**Текст:**
%%

«Пытаясь понять, как бы правильно объяснить то, что некому объяснить, ты жмуришься и вращаешь полуоткрытой ладонью в воздухе, будто пытаясь провернуть ключ в замке невидимой двери, расположенной всюду прямо перед тобой». Эти слова относятся и к «критике» как таковой, к процессу нахождения к «поэтике» или книге того, что часто принято называть «ключом», в то время как в самом тексте «дверь» действительно «расположена всюду прямо перед тобой» — везде и нигде.
Все эти слова при разговоре об этой книге берутся в кавычки неслучайно. Если для критики использовать метафору территории, то есть рассматривать ее как еще одно, в идеале смежное текстам пространство, то как, допустим, говорить о книге, чьей основной (хотя кто говорит об «основе») амузыкальной «темой» является воображение территорий, которые обречены на Уничтожение (разумеется, с большой буквы) и несуществование (хотя кто сказал, что это так).
Но нужно же с чего-то начинать разговор. Итак, перед нами есть некто, кто говорит: «Преображение: / чувствовать боль времени точно так же, как головную / боль», или: «Ищи / простые предметы. Брюки. Стакан… — все, / что не играет с тобой в изящные игры», или: «И на / сто пятнадцатом километре тесно / от воздуха, обнажающего / недуги, кладущего / ладони свои на асфальт платформы, / — так, что негде ступить», или: «поднимаю с земли потерянную монету: / стоит потереть ее рукавом — / и флотилию головной боли / скроет туман», или: «Ты стала другой, пока я произносил твое имя», или: «и тихий / рабочий из ямы мне головою кивнул — будто друзья мы», или: «Эти стихи не на что не годны. Ими не накормить голодных», или — что угодно. Вернее, радикально не что угодно, а — единственно возможные, совершенно случайные, отточенные до остроты чистого холодного оружия, бессильные, меткие, ненужные, попадающие всегда в цель, бесплодные и ослепляющие своей матовой темнотой слова.

%%

**Задание:** Приведите еще раз дословно отрывок из текста выше, начиная со слов «Все эти слова» и до слов «что это так).» включительно.

**Строки:**
%%

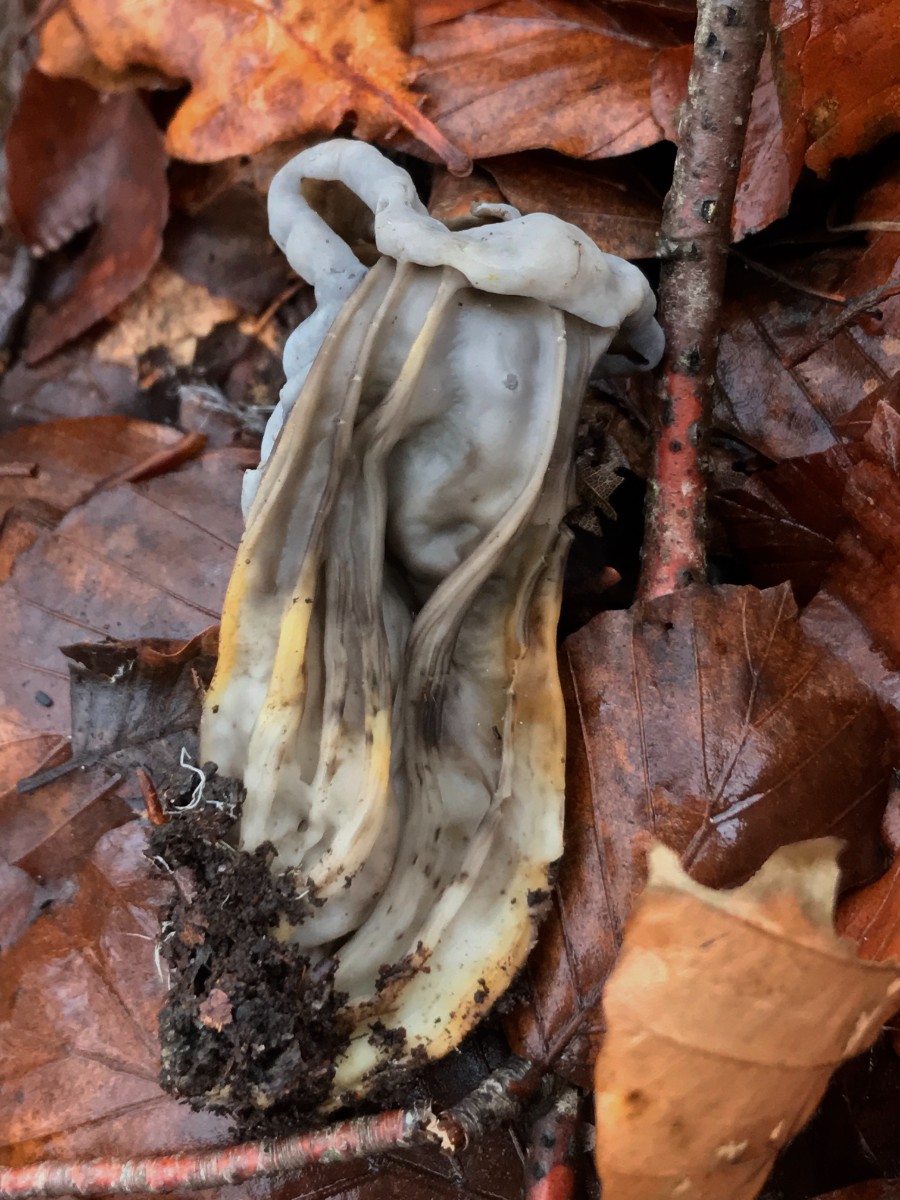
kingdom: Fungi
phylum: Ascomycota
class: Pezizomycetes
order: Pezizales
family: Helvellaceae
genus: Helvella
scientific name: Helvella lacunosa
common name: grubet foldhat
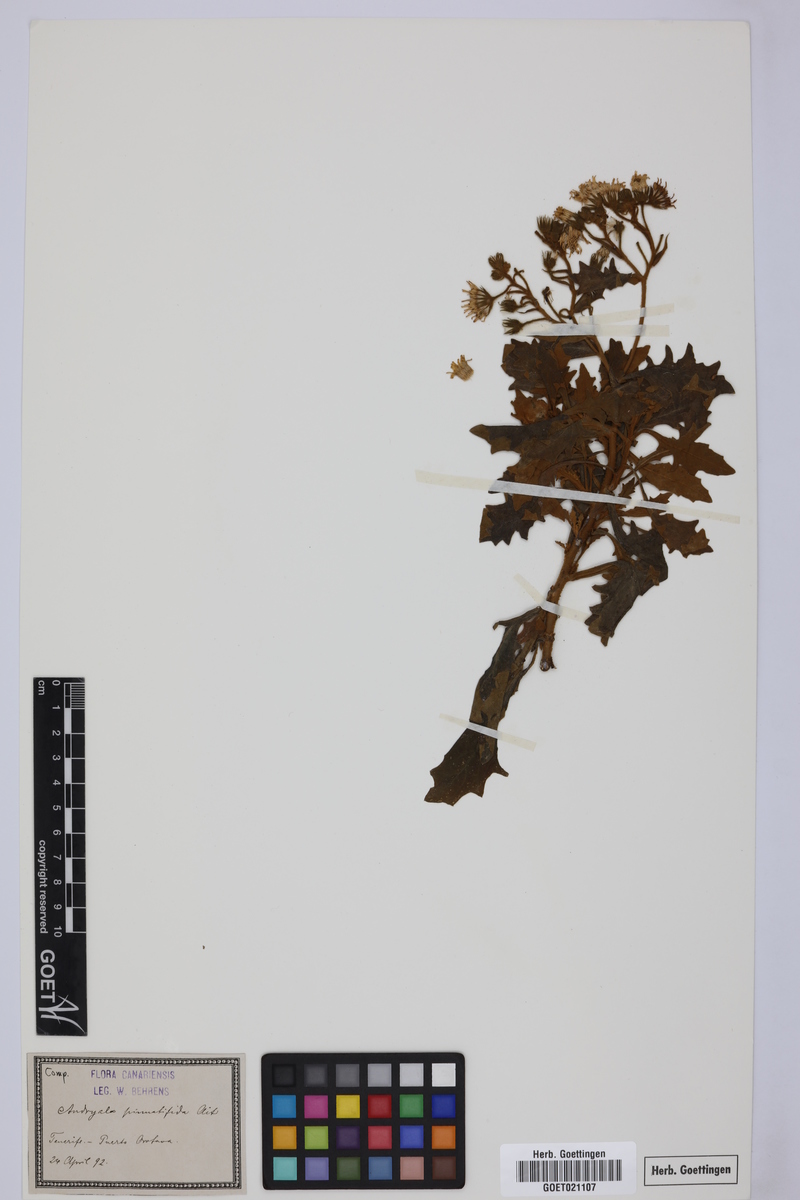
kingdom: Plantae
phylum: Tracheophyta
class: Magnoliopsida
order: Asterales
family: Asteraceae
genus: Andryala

%%
%%

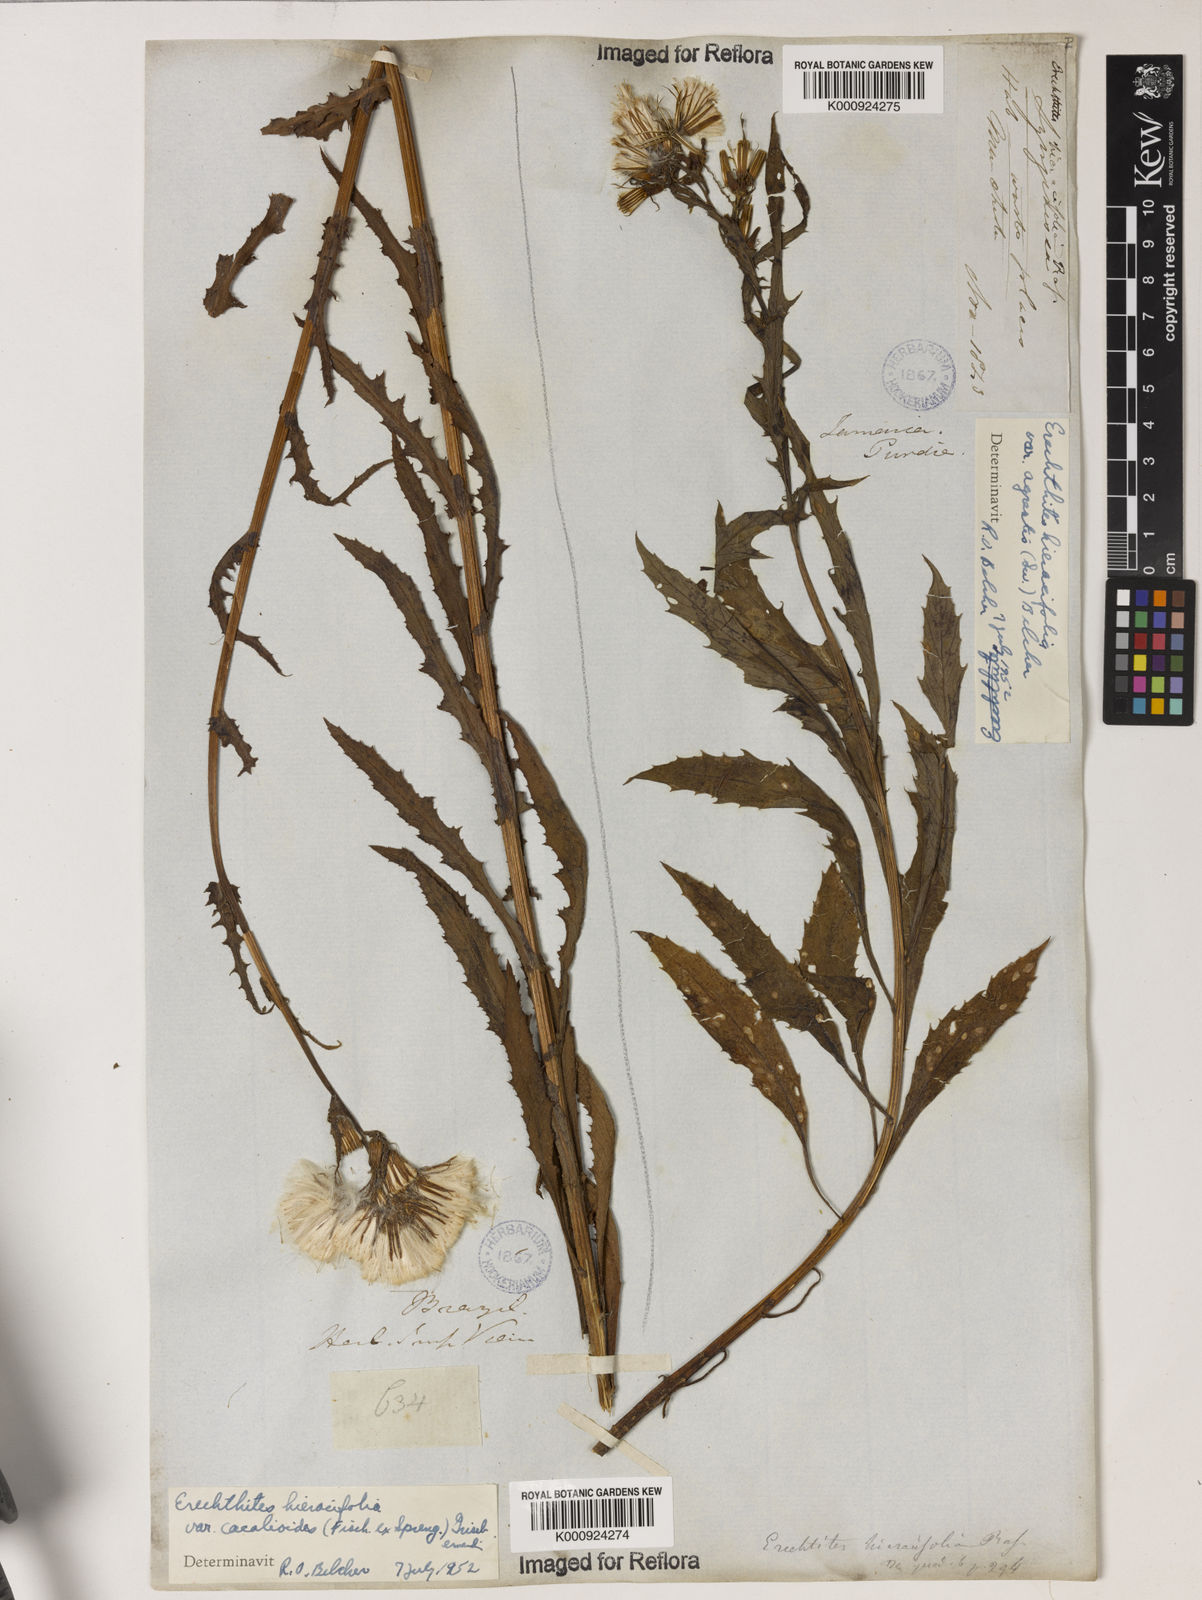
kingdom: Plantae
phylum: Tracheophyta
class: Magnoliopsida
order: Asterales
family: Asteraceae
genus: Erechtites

%%
%%

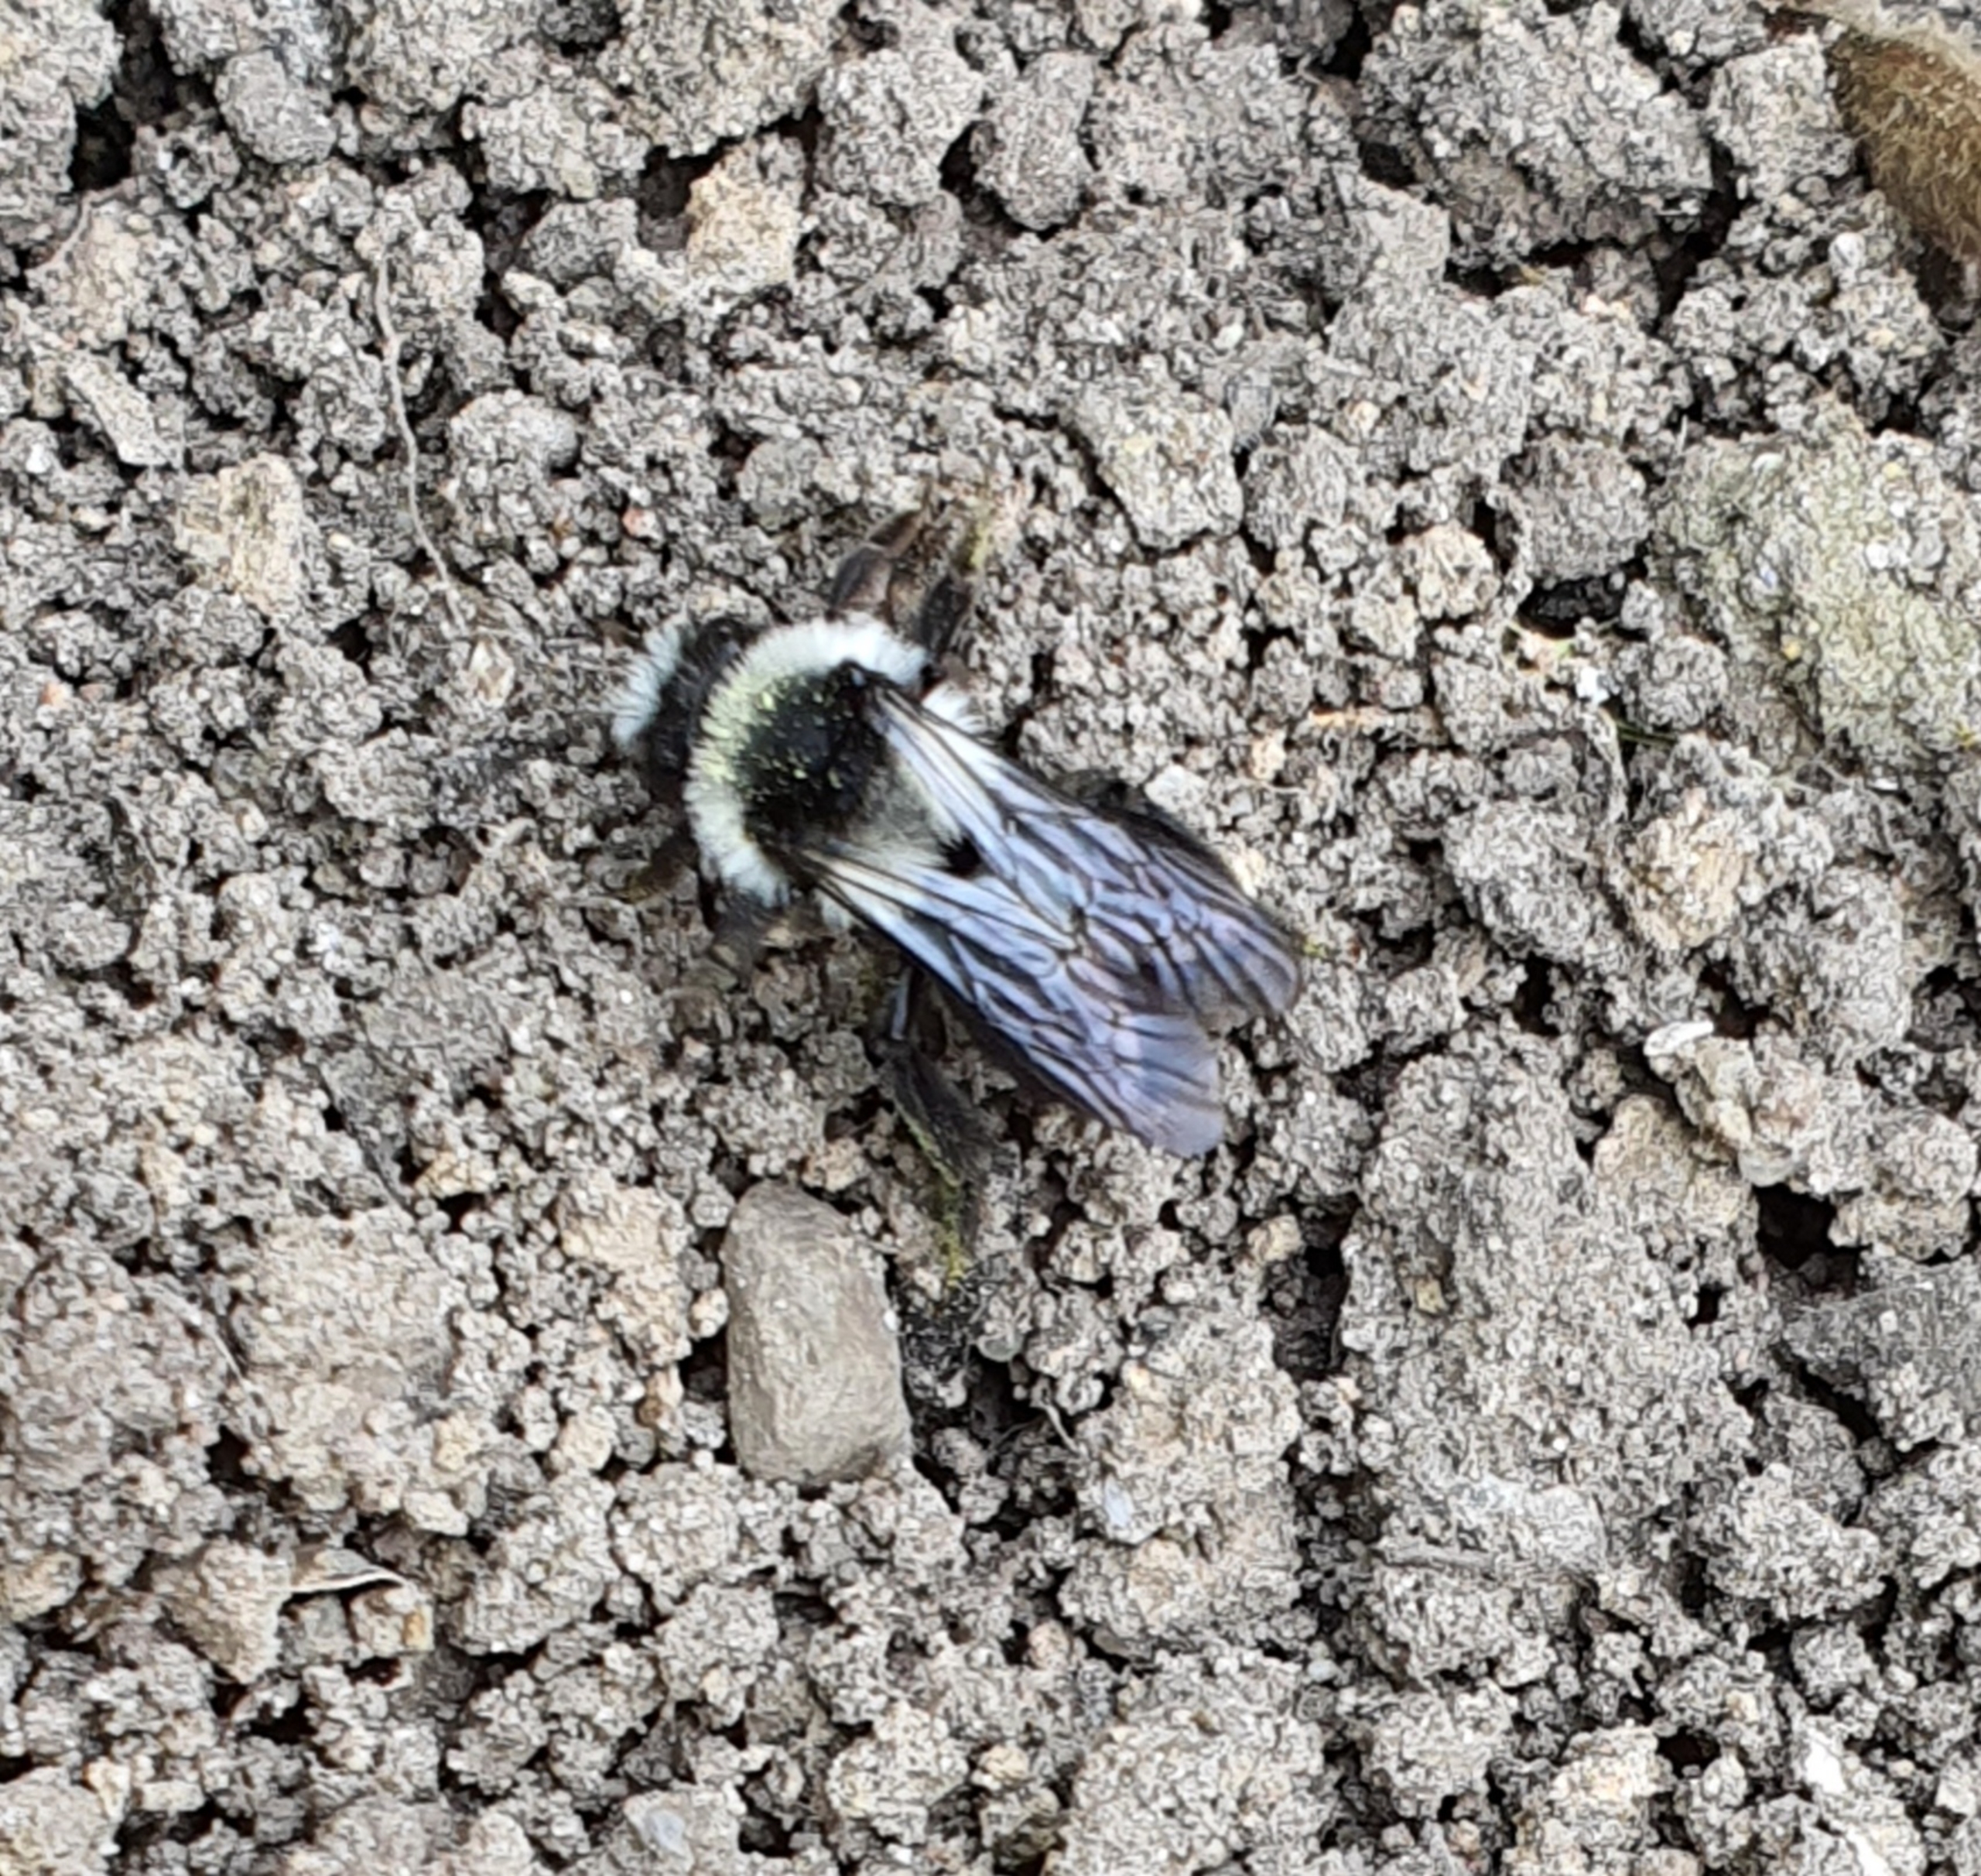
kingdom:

%%

**Ответ:**
Все эти слова при разговоре об этой книге берутся в кавычки неслучайно. Если для критики использовать метафору территории, то есть рассматривать ее как еще одно, в идеале смежное текстам пространство, то как, допустим, говорить о книге, чьей основной (хотя кто говорит об «основе») амузыкальной «темой» является воображение территорий, которые обречены на Уничтожение (разумеется, с большой буквы) и несуществование (хотя кто сказал, что это так).